Provo City Center Temple
History was changed forever in Provo, Utah when the historic Provo Tabernacle, originally constructed in 1883, was gutted by a four-alarm fire.
It remains unclear what started the blaze, but the night before the fire, crews were inside of the building filming a rehearsal for a popular holiday production.
Residents were devastated by what appeared to be the end of the story for the Tabernacle, which served as an extremely important part of the community’s heritage and a centerpiece for the Church of Jesus Christ of Latter Day Saints (LDS.) The fire was so devastating it left nothing more than the rubble foundation and the brick façade somewhat intact. Community members waited anxiously for leaders of the Church, local engineers and authorities to meet and determine the fate of the popular building.
Church leaders decided to save the building and a short two years later approved the plans that gave the Church the needed space to construct an impressive new structure. Additionally, church leaders determined that the structure would be rebuilt as a Temple.
Intense preservation and design work were required in order to begin construction on the new Provo City Temple.
Great care was taken in the designs to preserve the original historic beauty of the church’s exterior. The interior components were modeled after the originals.
The original limestone foundation, which was four feet thick and five feet deep, was removed and the excavated stone was donated to the city of Provo.
The site is located in the Wasatch Range of alluvial fan sands and gravels overlying very sensitive lacustrine clay deposits. The surficial water table was nearly 20 feet below existing grade. These conditions created an environment that required closely coordinated construction efforts and tight tolerances on dynamic variables.
Nicholson was tasked with developing and constructing an elaborate underpinning system so that two levels of basement could be constructed below the structure.
This work also included the construction of a support of excavation system around the entire complex and a groundwater cutoff wall and dewater system around the new Temple. The underpinning system was monitored by Nicholson’s sister company, Soldata, to assure that the performance was consistent with the design expectations.
Work began with the installation of 140 temporary 12-inch micropiles, which were installed to a depth of 90 feet immediately adjacent to the mortar and cobble foundation. Sections of the original foundation were removed and twin “needle” beams were installed at 56 locations, supported by the micropiles. The piles were then pre-loaded with hydraulic jacks.

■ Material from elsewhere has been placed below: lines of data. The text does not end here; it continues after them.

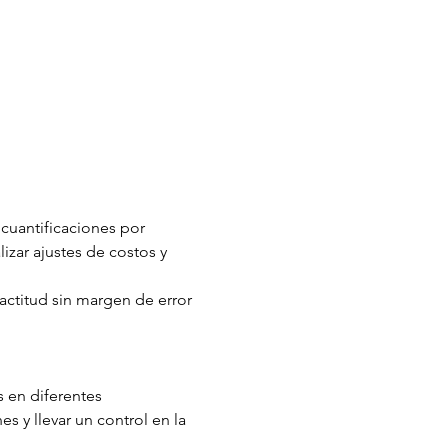
r cuantificaciones por 
zar ajustes de costos y 
ctitud sin margen de error 
s en diferentes 
s y llevar un control en la 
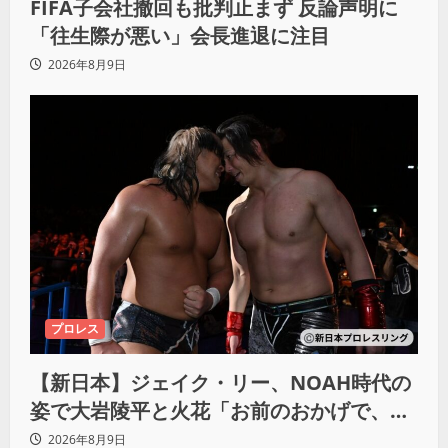
FIFA子会社撤回も批判止まず 反論声明に
「往生際が悪い」会長進退に注目
2026年8月9日
プロレス
【新日本】ジェイク・リー、NOAH時代の
姿で大岩陵平と火花「お前のおかげで、忘
れてたもの思い出したわ」
2026年8月9日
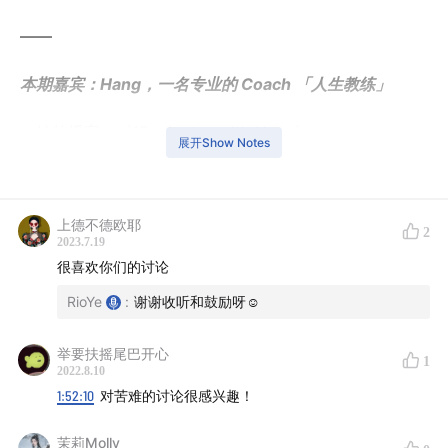
——
本期嘉宾：Hang，一名专业的 Coach 「人生教练」
她的播客：
《15 minutes with Hang》
展开Show Notes
她的网站：
hzhaocoaching.com
——
上德不德欧耶
2
2023.7.19
时间戳：
很喜欢你们的讨论
【
PART0 ABOUT HANG
】
RioYe
:
谢谢收听和鼓励呀☺️
00:16
我们和 Hang 的故事
举要扶摇尾巴开心
1
2022.8.10
【
PART1 关于同理心的定义
】
1:52:10
对苦难的讨论很感兴趣！
03:38
为什么会想到聊「同理心」这个话题？
茉莉Molly_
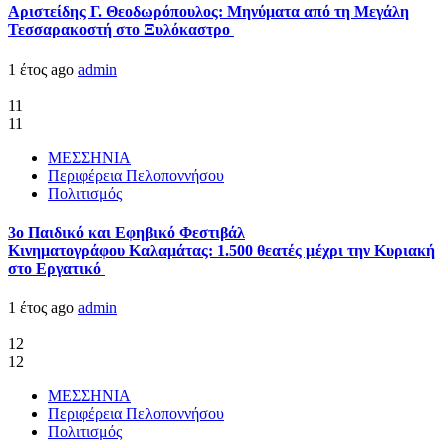
Αριστείδης Γ. Θεοδωρόπουλος: Μηνύματα από τη Μεγάλη
Τεσσαρακοστή στο Ξυλόκαστρο
1 έτος ago
admin
11
11
ΜΕΣΣΗΝΙΑ
Περιφέρεια Πελοποννήσου
Πολιτισμός
3ο Παιδικό και Εφηβικό Φεστιβάλ
Κινηματογράφου Καλαμάτας: 1.500 θεατές μέχρι την Κυριακή
στο Εργατικό
1 έτος ago
admin
12
12
ΜΕΣΣΗΝΙΑ
Περιφέρεια Πελοποννήσου
Πολιτισμός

It was then a surgical and intricate excavation process around the site to excavate 25,000 cubic yards around the building as welders and steel workers braced the exposed piles.
A 710-foot long, 53-foot deep cutoff wall was constructed using a mixture of existing soil, cement and bentonite slurry outside the footprint of the structure in 72 hours.
This trench effectively created the sides of a bathtub around the building to hold back the water as the second phase of excavation below the original water table began.
Four dewatering wells and two monitoring wells were installed during this hustle to drain the tub in concert with the excavation. The cutoff wall stopped the dewatering effort from extending beyond the basement to not consolidate or overstress the sensitive clay, which would cause significant settlement of adjacent properties. The next tier of bracing was installed and the remaining 20 feet of soil was excavated.
Arriving at design grade, 390 permanent piles (on two-foot centers) along the perimeter were installed to support the basement walls of the Temple. Additional items in the scope included the installation of a 20-25 foot deep beam and lagging retaining wall with tiebacks around the two city blocks’ perimeter. In areas that were below the water table, jet grouting was used as the lagging in order to control the inflow of groundwater.
To see and learn more, take a virtual tour of the Provo site with Jonathan Dwight.
The Temple took 43 months from groundbreaking to be completed. It was finished almost five years to the date of the inferno that almost destroyed it forever.
It opened its doors to hundreds of thousands of visitors eager to see the newly renovated structure, which includes four levels—two above and two below ground, plus an underground parking garage.
Despite dealing with incredibly challenging conditions, the work for this high-profile project was completed on schedule, with a high-level of interest and gratitude from the local community.
This was a once-in-a-lifetime project. To be part of the team restoring something that meant so much to this community was an honor and one none of us will soon forget.